This is driving both demand and development across the entire value chain, from the makers of chips used for cloud computing, scaling and building up of data centre capacity, to the designers of apps that enable low-level access for end users. Even new job profiles are emerging, such as prompt engineers, AI trainers and AI consultants.
Globally, regulators are striving to keep up with the rapid pace of the industry. Numerous regulatory initiatives focused on AI are gaining traction at a global level. As UK Prime Minister Rishi Sunak hosted the AI Safety Summit in November, US President Joe Biden issued an executive order to establish AI safety and security standards. A few weeks later, the EU institutions agreed on the AI Act. But it is not just newly enacted regulations that create a need for compliance. There are also a number of existing sets of rules, such as intellectual property and data protection laws, to which AI models and service providers are already subject today.
M&A Environment
The rapid rise of generative AI will have a significant impact on the M&A environment. Generative AI has the potential to change today's business models across many sectors:
- Value chains could be disrupted as generative AI tools are adopted by traditional industries.

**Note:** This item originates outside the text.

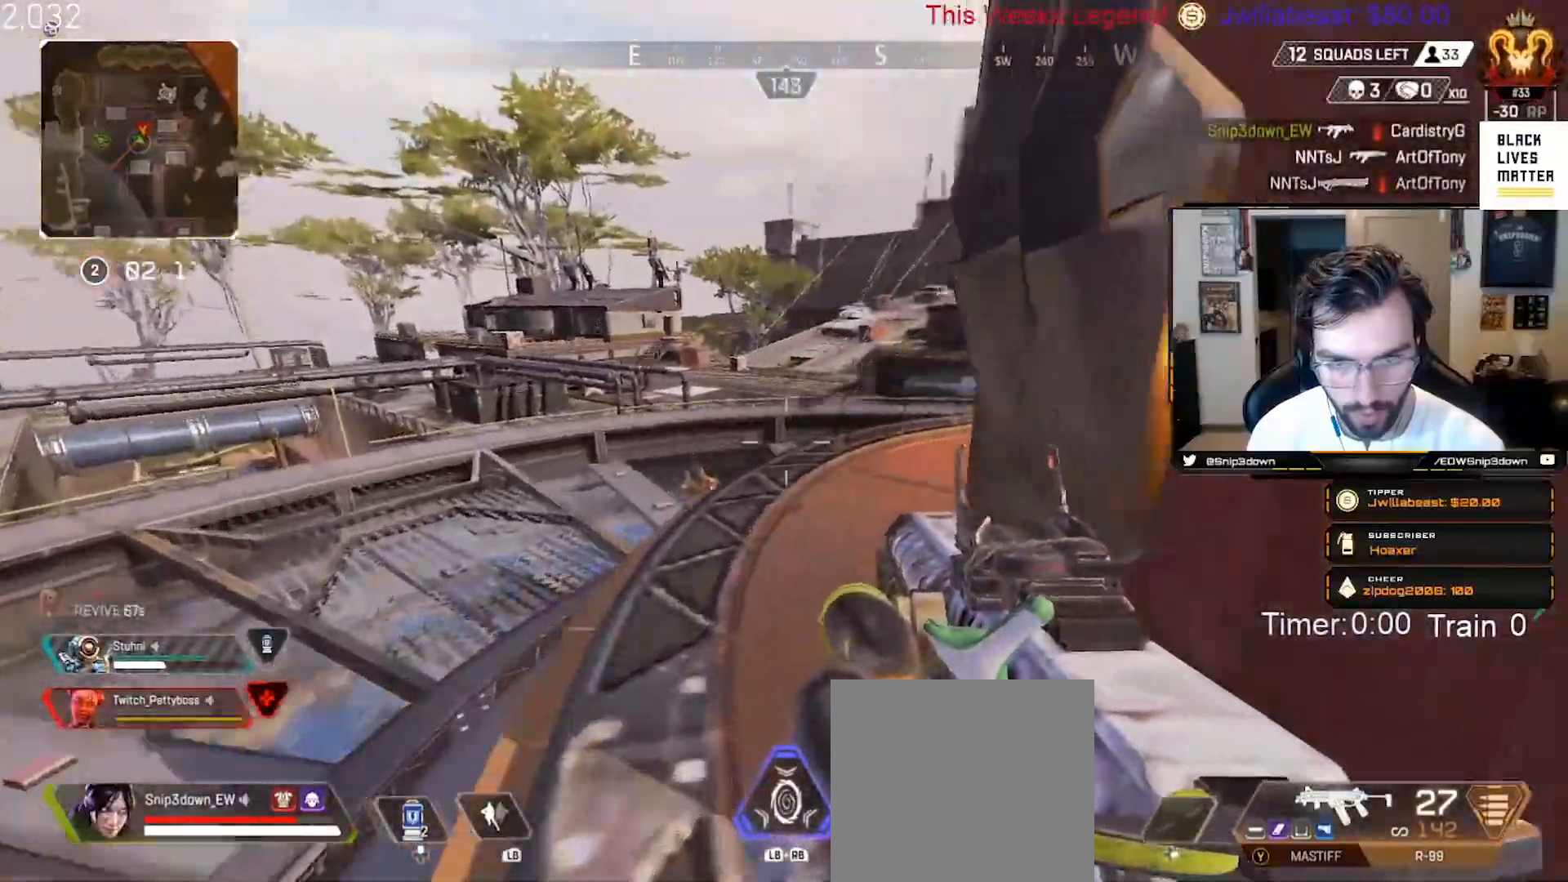
{"dt_ms": 500, "buttons": ["L2", "R2"], "left_stick": "down", "right_stick": "down-left", "events": [[67, "right_stick", "center"], [117, "left_stick", "center"], [117, "right_stick", "down-left"], [200, "left_stick", "right"], [300, "L2", "down"], [300, "R2", "down"], [333, "left_stick", "center"], [417, "left_stick", "down"]]}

- At the same time, entirely new products, sectors and markets are emerging. This is driving the entry of new players.
The momentum created by generative AI has already triggered a new wave of M&A activity. Beyond traditional M&A, cross-industry collaborations are on the rise.
M&A structuring
In an AI-driven environment, addressing the classic M&A challenges of protecting key value drivers and ringfencing as well as allocating risks will require an adaptation of established strategies.
The founder-owner business structure of many new AI players brings familiar challenges, such as a lack of institutionalised governance, a non-traditional founder-centric organisation and complex financing arrangements. The structural response could be a more flexible allocation of risk and reward, e.g. through partial rather than full acquisitions, alternative pricing structures such as earn-outs and incentive programmes, and reciprocal contingent call/put option structures.

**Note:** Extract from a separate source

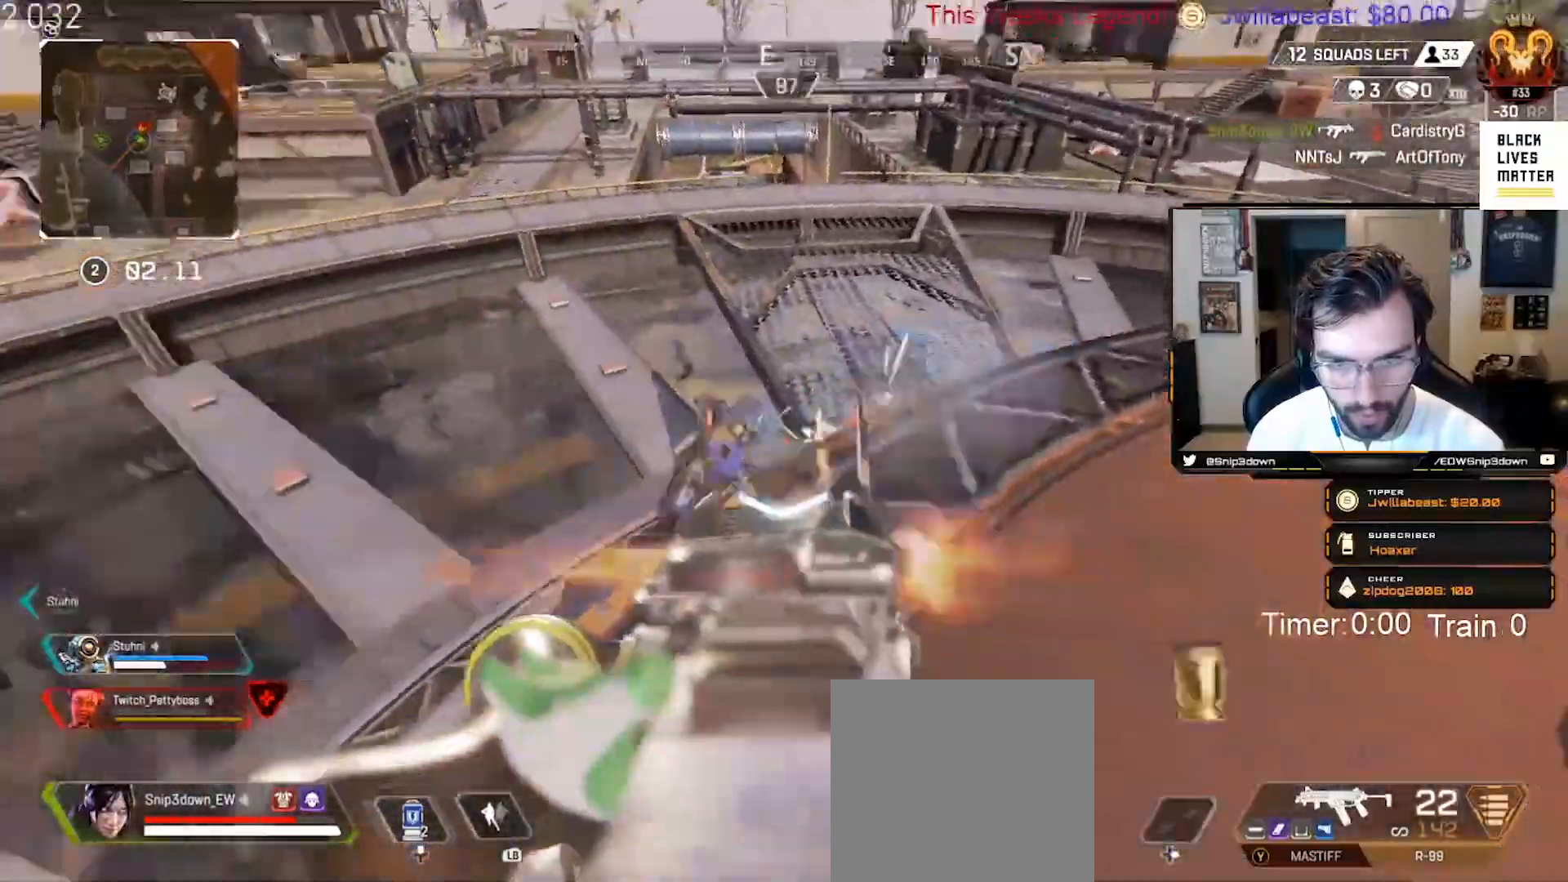
{"dt_ms": 500, "buttons": ["R2"], "left_stick": "down-left", "right_stick": "center", "events": [[33, "L2", "up"], [50, "R2", "up"], [133, "left_stick", "down-left"], [150, "R2", "down"], [150, "right_stick", "center"], [367, "right_stick", "up-right"], [417, "right_stick", "center"]]}
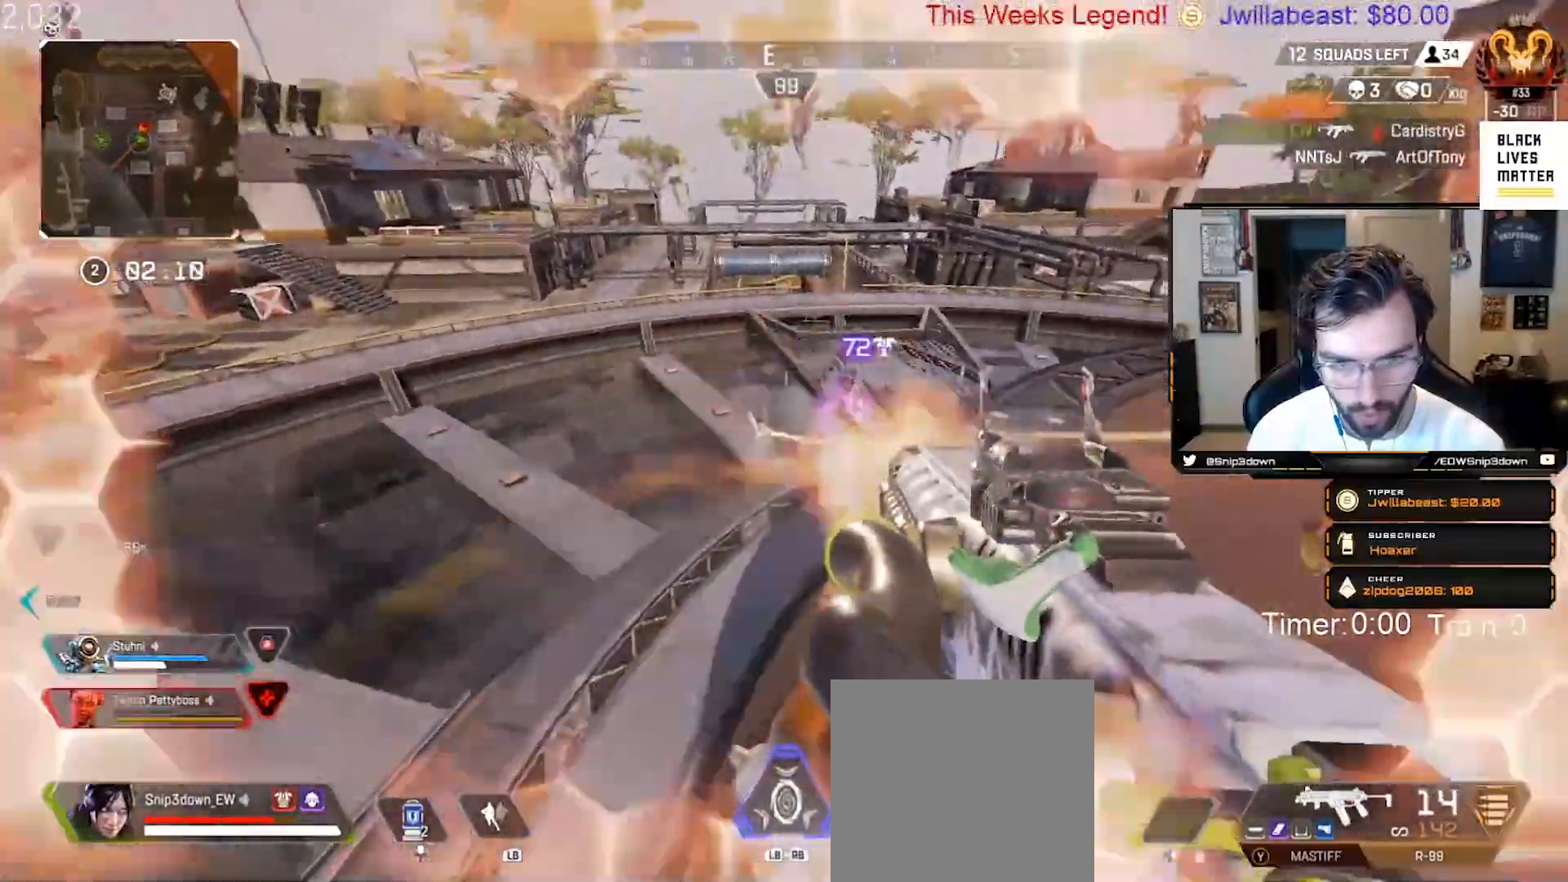
{"dt_ms": 500, "buttons": ["B", "R2"], "left_stick": "left", "right_stick": "right", "events": [[33, "left_stick", "down-right"], [33, "right_stick", "right"], [117, "right_stick", "center"], [150, "left_stick", "up-left"], [283, "right_stick", "right"], [300, "left_stick", "left"], [367, "B", "down"]]}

The specific risk profile of AI centric deals or companies using AI will entail additional challenges, which may need to be reflected in potential new warranties, tailored pre-closing undertakings and/or closing conditions:
- Data protection, intellectual property rights as well as regulatory issues will typically play a key role. These issues often do not lend themselves to a purely documents-based due diligence process and require extensive questioning of management teams. In particular, the data used to train and prompt the underlying AI model will come under increased scrutiny during due diligence. Contractual allocation of risks related to the quality, integrity, ownership and usability of the data used will be key to minimising future liability risks.

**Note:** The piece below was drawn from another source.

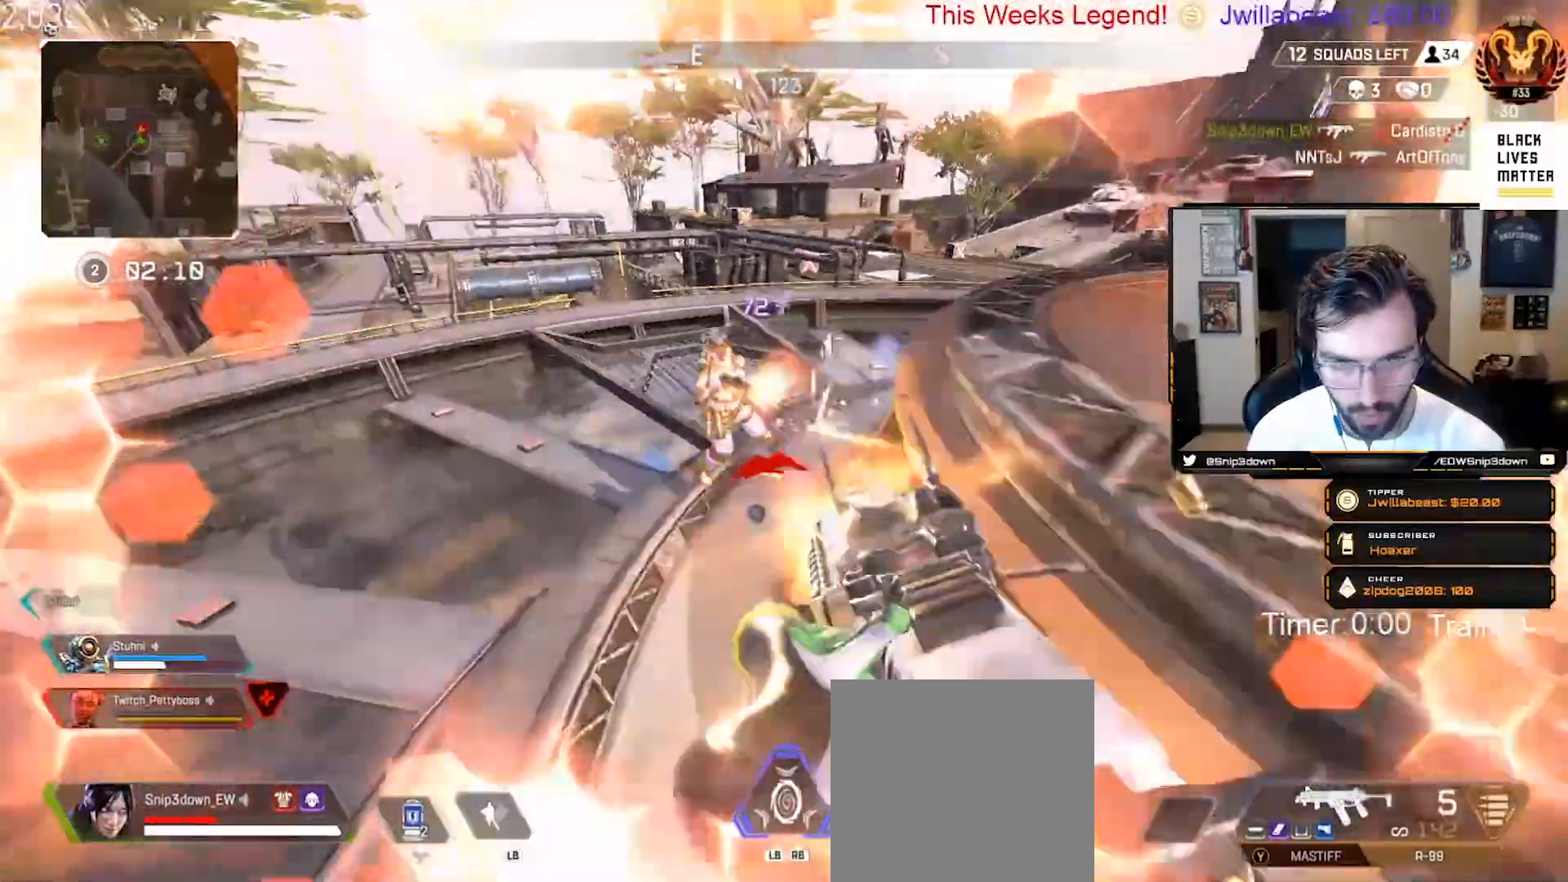
{"dt_ms": 500, "buttons": [], "left_stick": "center", "right_stick": "up-right", "events": [[33, "right_stick", "up-left"], [83, "left_stick", "right"], [167, "right_stick", "center"], [233, "Y", "down"], [283, "B", "up"], [317, "Y", "up"], [333, "R2", "up"], [450, "right_stick", "right"], [483, "left_stick", "center"], [500, "right_stick", "up-right"]]}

- Given the legislative efforts in the regulatory area in all major jurisdictions, due diligence will also need to include compliance checks of the AI models against the current and expected AI-specific regulatory environment and stress-testing the maturity of the target’s AI governance processes. This applies in particular to the way in which the AI model has been designed, as well as potential transparency, risk management and documentation requirements. Similarly, the output of the AI model will need to be specifically reviewed for ownership, protectability, potential infringement of third party rights, and regulatory and reputational risks.
- From a commercial perspective, given fierce competition and fast market dynamics, interchangeability, i.e. the ability to move the product to another AI model, may be particularly important to mitigate business continuity risks associated with specific AI models. Talent retention may also play a key role in deal structuring.
For further details please see Generative AI: Five things for lawyers to consider and GenAI: What are the risks associated with its adoption and how do you mitigate those to maximise the opportunities it offers?
M&A process
The M&A process will benefit from generative AI on several levels. Machine learning tools have already been used extensively in recent years, for example to redact personal data and identify certain contractual clauses during due diligence. Generative AI has the potential to take this to a whole new level, e.g. through enhanced contract review and the preparation of entire work products. As with any particular AI solution, the amount and quality of data on which the AI model is trained, as well as the usual contextual adjustments, will play a key role in the effectiveness of the tools. As a result, an excellent knowledge base and market-leading skills in bridging the gap between law and technology will be more important than ever.
Notwithstanding the expected productivity leap driven by generative AI, human advice and interaction will continue to determine the success of M&A processes. This is not only due to the inherent limitations of generative AI models at this stage (e.g., the potential for hallucinations, factual errors, biases), which require expert cross-checking. More importantly, as long as deals are done by humans, professional experience, judgement and negotiation skills will continue to make a critical difference in successful M&A processes.
Wrap-up
Generative AI will transform the M&A landscape. New buyer-target constellations will require an adaptation of risk mitigation and asset protection strategies. More than ever, data, IP, regulatory and compliance risks will need to be at the heart of any due diligence. Generative AI has enormous potential to facilitate the M&A process. Still, human advice and decision-making will continue to be a key success factor for future M&A transactions.